SOKENDAI Review of Cultural and Social Studies

ENGLISH SUMMARY

vol.22 (2026)

The Construction and Transformation of the
“Hunter Image” among Taiwan’s Indigenous Peoples:

An Analysis of Hunting Policies from 1945 to 2009

HU Chung Cheng

Department of Regional Studies,
School of Cultural and Social Studies,
The Graduate University for Advanced Studies, SOKENDAI

Key words:

hunter image, Taiwan indigenous peoples, hunting activities, hunting policies

The purposes of this study are to analyze the evolution of laws and judicial decisions governing indigenous hunting practices in post-World War II Taiwan from 1945 to 2009 and to elucidate the transformation process of “hunter images” that the state sought to construct through legal institutions and their impact on cultural practices.

This paper analyzes the content of legal provisions, judicial decisions, and administrative documents based on an analytical framework that traces the transformation of the legal status of indigenous peoples through three phases: specialization, de-specialization, re-specialization. The analysis reveals how the “hunter image” prescribed by laws and court decisions evolved across three distinct periods. Specifically, in the first period (1945–1971), against the backdrop of post-civil war security maintenance and mountain governance, indigenous hunters were positioned as “security maintainers.” In the second period (1972–1993), amid international isolation, economic development, and the global environmental protection movement, they were redefined as “environmental destroyers.” In the third period (1994–2009), with democratization, multiculturalism, and the introduction of international human rights norms, they were further redefined as “natural resource managers.” This paper examines how the idealized “hunter image” constructed by governing authorities in each period reflected the legal status and social positioning of indigenous peoples.

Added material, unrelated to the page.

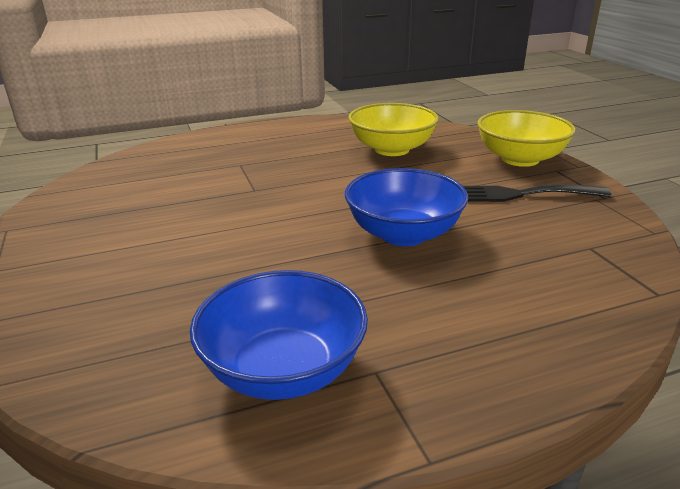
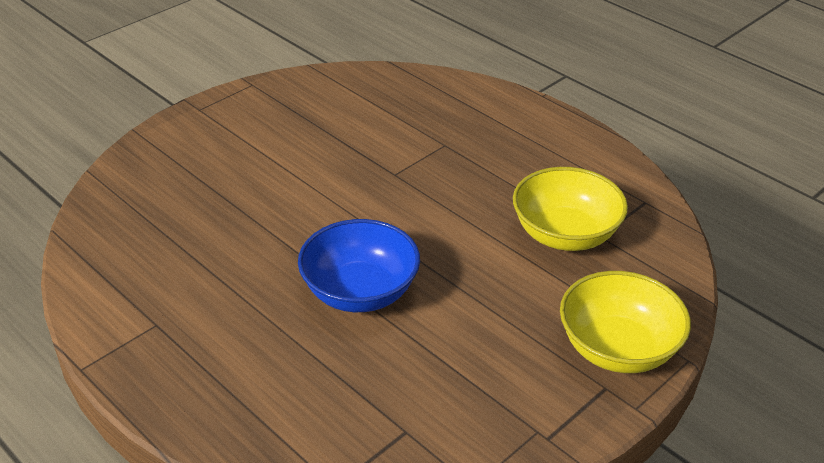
camera: 65 degrees right, 10 degrees up
(283, 370) = (142, 281): blue bowl -> none
(516, 194) = (503, 359): black fork -> none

The central argument concerns the qualitative distinction between the two forms of specialization in the first and third periods. While the former treated indigenous peoples as objects to be governed through authoritarian selection, the latter adopted a form that recognized them as rights-holding subjects. However, crucially, this re-specialization also functions as a new form of institutional cultural governance, attempting to confine hunting practices within the framework of desirable hunting culture as defined by the state, academia, and animal protection organizations.

This structural contradiction is exemplified by the paradoxical fact that during 2005–2009 following the enactment of the Indigenous Peoples Basic Law, the annual average number of prosecutions for violations of the Guns and Ammunition Control Act (504 cases) and the Wildlife Conservation Act (136 cases) increased compared to the pre-enactment period (1990–2004), with the former increasing approximately 4-fold and the latter approximately 6-fold.

This study elucidates this structural disjuncture and theoretically demonstrates the limitations of multiculturalism policies. Through this analysis, the Taiwan case provides an important theoretical contribution by revealing the general mechanisms of cultural institutionalization by modern states.